Some general rules for prognostication of melanocytic neoplasms:
- It is impractical to accurately predict, on an individual basis, the biological behaviour of melanocytic neoplasms.
- More than one parameter should be used to classify melanocytic neoplasms histologically as benign, of low malignant potential, or malignant because of the inherent subjectivity in histological evaluation.
- If histologic prognostic factors conflict with one another, a neoplasm should be diagnosed as a melanocytic neoplasm and prognostic factors should be discussed.
- Evaluation of nuclear atypia and MC in combination with Ki67 expression level and clinical features will maximize the correctly classified neoplasms. ¹

^{^a}

For this consensus, the mitotic count (reported as mitotic index, in the literature reviewed) is obtained by counting the absolute number of mitoses in 10 high‐power fields (400× magnification/40× objective) in the region with highest mitotic activity, as determined initially on a low power scan (100× magnification/10× objective) of the specimen.
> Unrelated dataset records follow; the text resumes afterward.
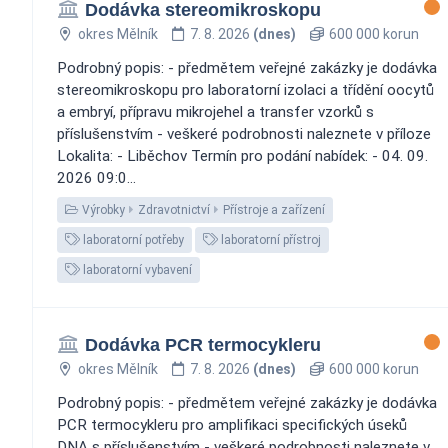
Dodávka stereomikroskopu
okres Mělník
7. 8. 2026
(dnes)
600 000 korun
Podrobný popis: - předmětem veřejné zakázky je dodávka
stereomikroskopu pro laboratorní izolaci a třídění oocytů
a embryí, přípravu mikrojehel a transfer vzorků s
příslušenstvím - veškeré podrobnosti naleznete v příloze
Lokalita: - Liběchov Termín pro podání nabídek: - 04. 09.
2026 09:0...
Výrobky
Zdravotnictví
Přístroje a zařízení
laboratorní potřeby
laboratorní přístroj
laboratorní vybavení
Dodávka PCR termocykleru
okres Mělník
7. 8. 2026
(dnes)
600 000 korun
Podrobný popis: - předmětem veřejné zakázky je dodávka
PCR termocykleru pro amplifikaci specifických úseků
DNA s příslušenstvím - veškeré podrobnosti naleznete v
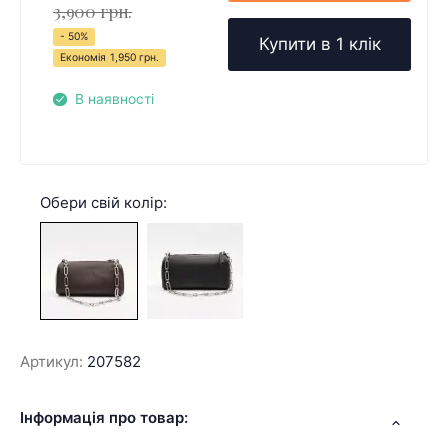
3,900 грн.
- 50%
Купити в 1 клік
Економія
1,950 грн.
В наявності
Обери свій колір:
Артикул:
207582
Інформація про товар:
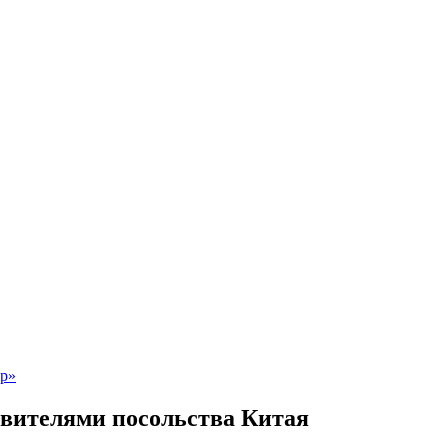
авителями посольства Китая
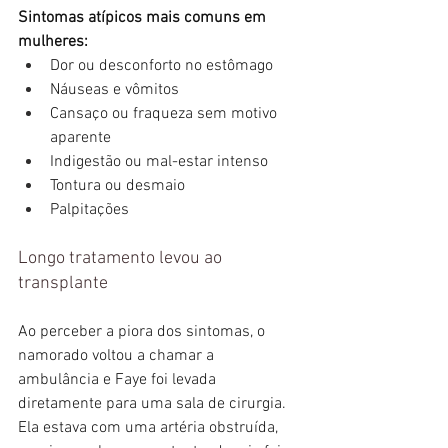
Sintomas atípicos mais comuns em 
mulheres:
Dor ou desconforto no estômago
Náuseas e vômitos
Cansaço ou fraqueza sem motivo 
aparente
Indigestão ou mal-estar intenso
Tontura ou desmaio
Palpitações
Longo tratamento levou ao 
transplante
Ao perceber a piora dos sintomas, o 
namorado voltou a chamar a 
ambulância e Faye foi levada 
diretamente para uma sala de cirurgia. 
Ela estava com uma artéria obstruída, 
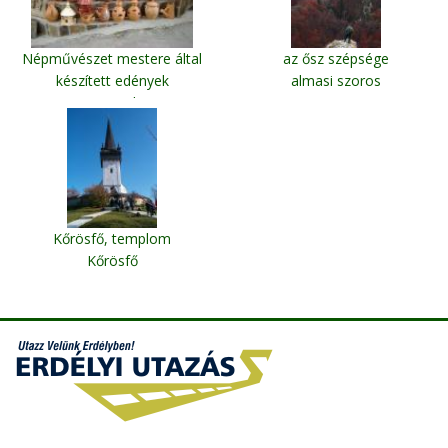
Népművészet mestere által
az ősz szépsége
készített edények
almasi szoros
Korond
Kőrösfő, templom
Kőrösfő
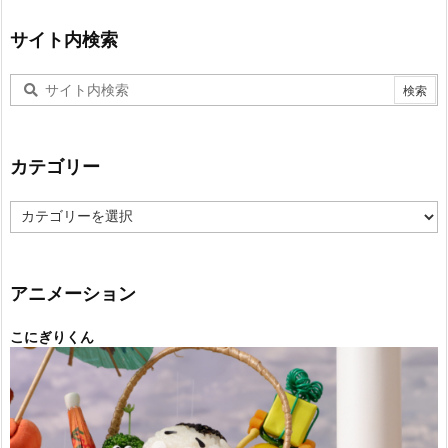
サイト内検索
カテゴリー
カ
テ
ゴ
リ
ー
アニメーション
こにぎりくん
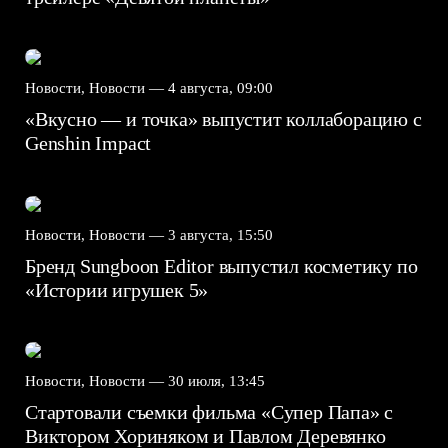
Новости, Новости —
4 августа, 09:00
«Вкусно — и точка» выпустит коллаборацию с
Genshin Impact⁠⁠
Новости, Новости —
3 августа, 15:50
Бренд Sungboon Editor выпустил косметику по
«Истории игрушек 5»
Новости, Новости —
30 июля, 13:45
Стартовали съемки фильма «Супер Папа» с
Виктором Хориняком и Павлом Деревянко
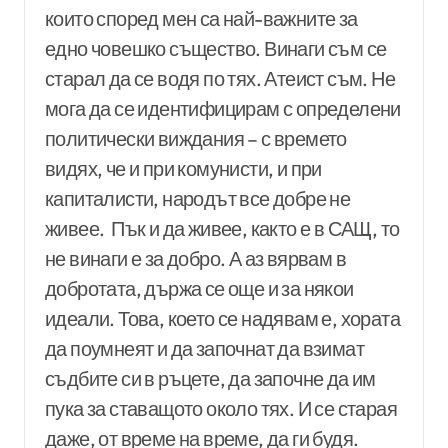
които според мен са най-важните за
едно човешко същество. Винаги съм се
старал да се водя по тях. Атеист съм. Не
мога да се идентифицирам с определени
политически виждания – с времето
видях, че и при комунисти, и при
капиталисти, народът все добре не
живее. Пък и да живее, както е в САЩ, то
не винаги е за добро. А аз вярвам в
добротата, държа се още и за някои
идеали. Това, което се надявам е, хората
да поумнеят и да започнат да взимат
съдбите си в ръцете, да започне да им
пука за ставащото около тях. И се старая
даже, от време на време, да ги будя.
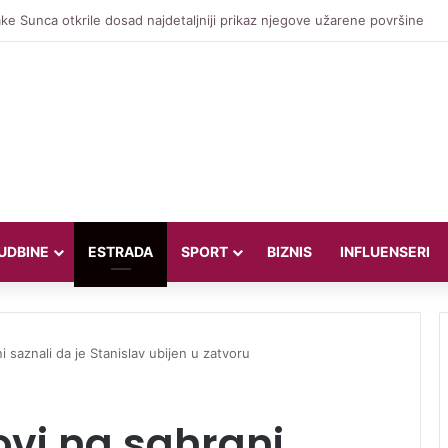
e Sunca otkrile dosad najdetaljniji prikaz njegove užarene površine
UDBINE
ESTRADA
SPORT
BIZNIS
INFLUENSERI
ni saznali da je Stanislav ubijen u zatvoru
novi na sahrani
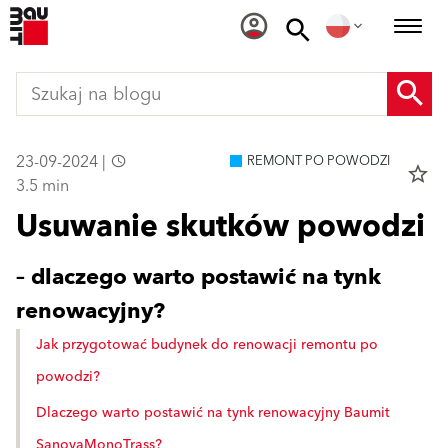
23-09-2024 |
REMONT PO POWODZI
star_border
3.5 min
Usuwanie skutków powodzi
– dlaczego warto postawić na tynk
renowacyjny?
Jak przygotować budynek do renowacji remontu po
powodzi?
Dlaczego warto postawić na tynk renowacyjny Baumit
SanovaMonoTrass?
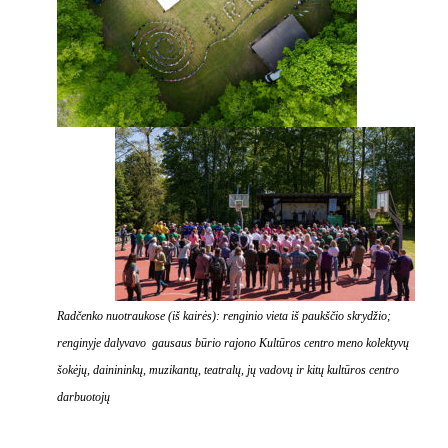
Radčenko nuotraukose (iš kairės): renginio vieta iš paukščio skrydžio;
renginyje dalyvavo gausaus būrio rajono Kultūros centro meno kolektyvų
šokėjų, dainininkų, muzikantų, teatralų, jų vadovų ir kitų kultūros centro
darbuotojų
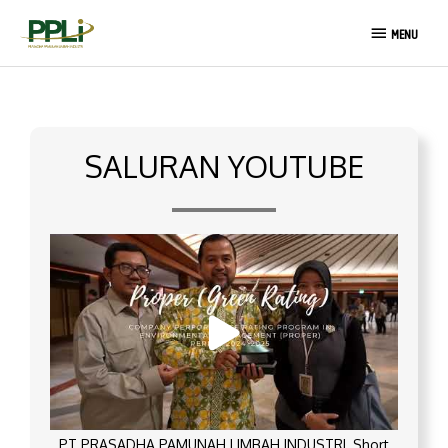
Lewati
MENU
ke
MENU
konten
SALURAN YOUTUBE
PT PRASADHA PAMUNAH LIMBAH INDUSTRI_Short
Future studies which evaluate mitotic count as a prognostic parameter should also adopt this methodology, while also defining and standardizing the microscopic area evaluated to 2.37 mm².

^{^b}

There are no established values for “greatly surpassing” the cut‐offs, but pathologists will use their experience to subjectively make this recommendation. In general, the subgroup agrees that Ki67 count is not necessary for tumours with ≥50% atypical nuclei or oral/lip tumours with an MC ≥40/2.37 mm² and cutaneous tumours with an MC ≥30/2.37 mm², which are 10 times higher than the respective threshold values.